Now that we imported our catalogs we will import our transaction data. Let’s start with the main object: the patient table. In your config folder generate a file patients.xtableconfig and copy the following content:

{
  "databaseConnectionConfiguration" : {
          "databaseType": "MYSQL",
          "url": "127.0.0.1",
          "portNumber": 3306,
          "user": "youruser",
          "password": "yourpassword",
          "databaseName": "xplain_training"
  },
  "dbTableName" : "patients",
  "objectName" : "Patients",
  "dbKey" : "id",
  "dbForeignKeys" : [ ],
  "dimensionConfigurations" : [
    {
      "dbColumnName" : "id",
      "dimensionName" : "Patient",
      "xplainDataType" : "LONG"
    }, {
      "dbColumnName" : "gender",
      "dimensionName" : "Gender",
      "xplainDataType" : "CATEGORIAL"
    }, {
      "dbColumnName" : "Age",
      "dimensionName" : "Age",
      "xplainDataType" : "INT"
    }, {
      "dbColumnName" : "cityID",
      "dimensionName" : "City",
      "xplainDataType" : "CATEGORIAL"
    }
  ]
}

This will later on import all patient data from our data source.
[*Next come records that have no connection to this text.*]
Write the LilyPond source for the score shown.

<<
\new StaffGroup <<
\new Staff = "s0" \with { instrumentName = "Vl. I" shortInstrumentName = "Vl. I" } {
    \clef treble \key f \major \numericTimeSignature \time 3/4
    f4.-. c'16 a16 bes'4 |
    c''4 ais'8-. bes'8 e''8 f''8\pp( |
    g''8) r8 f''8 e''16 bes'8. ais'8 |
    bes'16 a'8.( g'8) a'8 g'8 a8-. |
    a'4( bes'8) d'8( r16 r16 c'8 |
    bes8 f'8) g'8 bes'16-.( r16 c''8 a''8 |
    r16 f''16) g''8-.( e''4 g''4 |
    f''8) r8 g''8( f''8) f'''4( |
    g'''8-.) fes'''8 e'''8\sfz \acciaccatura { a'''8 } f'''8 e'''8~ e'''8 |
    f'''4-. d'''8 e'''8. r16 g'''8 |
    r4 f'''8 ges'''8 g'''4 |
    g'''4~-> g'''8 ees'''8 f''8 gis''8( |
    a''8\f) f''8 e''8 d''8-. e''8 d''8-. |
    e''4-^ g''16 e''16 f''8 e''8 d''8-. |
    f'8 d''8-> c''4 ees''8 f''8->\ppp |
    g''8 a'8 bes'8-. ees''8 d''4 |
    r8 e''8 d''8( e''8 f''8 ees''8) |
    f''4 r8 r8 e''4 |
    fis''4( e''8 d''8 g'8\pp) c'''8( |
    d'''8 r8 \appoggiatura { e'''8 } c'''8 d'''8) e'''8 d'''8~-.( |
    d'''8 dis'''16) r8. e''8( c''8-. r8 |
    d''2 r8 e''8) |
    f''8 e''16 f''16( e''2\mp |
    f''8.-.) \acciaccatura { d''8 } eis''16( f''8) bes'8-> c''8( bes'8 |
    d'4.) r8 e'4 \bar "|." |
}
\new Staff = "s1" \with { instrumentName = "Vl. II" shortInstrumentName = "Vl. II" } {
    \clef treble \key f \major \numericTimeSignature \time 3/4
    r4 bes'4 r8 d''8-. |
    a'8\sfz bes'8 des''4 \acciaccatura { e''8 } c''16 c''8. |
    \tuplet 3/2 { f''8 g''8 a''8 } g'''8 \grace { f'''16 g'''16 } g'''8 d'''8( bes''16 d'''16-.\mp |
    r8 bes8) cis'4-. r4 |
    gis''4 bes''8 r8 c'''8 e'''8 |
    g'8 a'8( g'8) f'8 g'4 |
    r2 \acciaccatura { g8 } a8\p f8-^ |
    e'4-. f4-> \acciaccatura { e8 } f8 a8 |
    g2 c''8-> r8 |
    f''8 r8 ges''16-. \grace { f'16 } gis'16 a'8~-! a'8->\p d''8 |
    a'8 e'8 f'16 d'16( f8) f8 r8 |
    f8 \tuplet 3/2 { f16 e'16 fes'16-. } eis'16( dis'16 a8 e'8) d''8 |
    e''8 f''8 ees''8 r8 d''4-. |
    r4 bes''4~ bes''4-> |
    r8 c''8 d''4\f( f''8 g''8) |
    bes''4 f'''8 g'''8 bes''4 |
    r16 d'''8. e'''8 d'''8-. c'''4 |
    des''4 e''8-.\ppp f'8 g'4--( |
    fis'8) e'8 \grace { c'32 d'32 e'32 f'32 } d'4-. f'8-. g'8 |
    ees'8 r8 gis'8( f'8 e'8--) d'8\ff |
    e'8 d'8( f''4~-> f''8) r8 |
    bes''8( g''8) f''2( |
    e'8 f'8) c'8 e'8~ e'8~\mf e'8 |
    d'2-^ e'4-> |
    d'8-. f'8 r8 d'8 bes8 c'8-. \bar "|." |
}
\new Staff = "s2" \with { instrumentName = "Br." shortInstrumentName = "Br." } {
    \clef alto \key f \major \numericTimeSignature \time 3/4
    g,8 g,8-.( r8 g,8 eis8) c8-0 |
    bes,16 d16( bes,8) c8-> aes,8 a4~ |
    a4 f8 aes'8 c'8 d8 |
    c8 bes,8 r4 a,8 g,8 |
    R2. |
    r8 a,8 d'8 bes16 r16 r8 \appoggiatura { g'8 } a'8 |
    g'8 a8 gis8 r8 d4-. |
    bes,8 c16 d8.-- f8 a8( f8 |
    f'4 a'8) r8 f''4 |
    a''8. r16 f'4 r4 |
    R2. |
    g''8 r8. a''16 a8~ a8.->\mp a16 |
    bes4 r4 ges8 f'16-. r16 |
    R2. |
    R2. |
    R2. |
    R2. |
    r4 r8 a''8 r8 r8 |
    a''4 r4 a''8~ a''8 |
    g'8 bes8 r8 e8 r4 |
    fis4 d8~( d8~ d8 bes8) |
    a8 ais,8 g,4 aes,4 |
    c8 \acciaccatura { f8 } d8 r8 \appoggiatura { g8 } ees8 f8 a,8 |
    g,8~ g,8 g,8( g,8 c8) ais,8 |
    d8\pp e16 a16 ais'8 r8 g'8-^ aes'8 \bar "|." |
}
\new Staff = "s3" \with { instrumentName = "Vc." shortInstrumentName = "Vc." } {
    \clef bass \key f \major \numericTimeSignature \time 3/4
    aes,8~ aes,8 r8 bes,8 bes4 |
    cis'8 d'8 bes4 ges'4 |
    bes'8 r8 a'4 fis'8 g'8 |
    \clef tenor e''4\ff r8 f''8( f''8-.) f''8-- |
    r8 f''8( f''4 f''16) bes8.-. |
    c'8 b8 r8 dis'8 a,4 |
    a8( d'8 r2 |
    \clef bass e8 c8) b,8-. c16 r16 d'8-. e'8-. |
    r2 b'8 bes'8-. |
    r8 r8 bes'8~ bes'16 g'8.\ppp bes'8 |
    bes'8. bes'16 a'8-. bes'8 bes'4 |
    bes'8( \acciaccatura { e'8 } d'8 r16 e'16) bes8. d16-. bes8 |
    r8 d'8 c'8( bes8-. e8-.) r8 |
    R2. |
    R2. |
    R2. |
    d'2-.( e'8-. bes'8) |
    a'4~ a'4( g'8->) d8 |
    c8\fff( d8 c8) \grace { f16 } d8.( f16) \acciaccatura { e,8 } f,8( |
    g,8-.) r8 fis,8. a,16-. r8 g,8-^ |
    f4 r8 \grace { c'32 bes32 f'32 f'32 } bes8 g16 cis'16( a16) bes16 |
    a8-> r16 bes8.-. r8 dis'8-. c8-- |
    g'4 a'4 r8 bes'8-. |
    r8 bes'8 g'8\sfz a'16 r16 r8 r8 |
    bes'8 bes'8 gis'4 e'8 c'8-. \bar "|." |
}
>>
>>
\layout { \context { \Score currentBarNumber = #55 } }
Now, generate a file prescriptions.xtableconfig (again in your \config folder) and copy the following content:

{
  "databaseConnectionConfiguration" : {
          "databaseType": "MYSQL",
          "url": "127.0.0.1",
          "portNumber": 3306,
          "user": "youruser",
          "password": "yourpassword",
          "databaseName": "xplain_training"
  },
  "dbTableName" : "prescriptions",
  "objectName" : "Prescriptions",
  "dbKey" : "id",
  "dbForeignKeys" : ["patId"],
  "dimensionConfigurations" : [
    {
      "dbColumnName" : "patId",
      "dimensionName" : "patId",
      "xplainDataType" : "LONG"
    },{
      "dbColumnName" : "id",
      "dimensionName" : "id",
      "xplainDataType" : "LONG"
    },
    {
      "dbColumnName" : "date",
      "dimensionName" : "Date",
      "xplainDataType" : "LONG"
    }, {
      "dbColumnName" : "costs",
      "dimensionName" : "Costs",
      "xplainDataType" : "LONG"
    }, {
      "dbColumnName" : "pzn",
      "dimensionName" : "PZN",
      "xplainDataType" : "CATEGORIAL"
    }
  ]
}

These to .xtableconfig files describe which table attributes will be imported from which tables. Now, the next step is to adopt your import.xgenscript file in order to define how to import these data. Add the following lines to this file:

"tasks" : [
    {
      "name" : "Generate Patient XTable",
      "maxTaskThreads" : 3,
      "parallelTasks" : [
        {
          "task" : "buildXTable",
          "configurationFile" : "patients.xtableconfig",
          "saveToFile" : "Patients.xtable"
        }
      ]
    }
  ],
    "tasks" : [
    {
      "name" : "Generate Prescriptions XTable",
      "maxTaskThreads" : 3,
      "parallelTasks" : [
        {
          "task" : "buildXTable",
          "configurationFile" : "prescriptions.xtableconfig",
          "saveToFile" : "Prescriptions.xtable"
        }
      ]
    }
  ]

Again, execute this script:

java -jar /pathto/xplain.jar -g import.xgenscript

Now, if you check your my_xplain_dir/data folder you should find four files: atccatalog.xattribute, citycatalog.xattribute, patients.xtable and prescriptions.xtable. The first two files contain data stemming from the ATC catalog and the City catalog. The last two files contain the corresponding transactional data, i.e. all patient data and prescription data.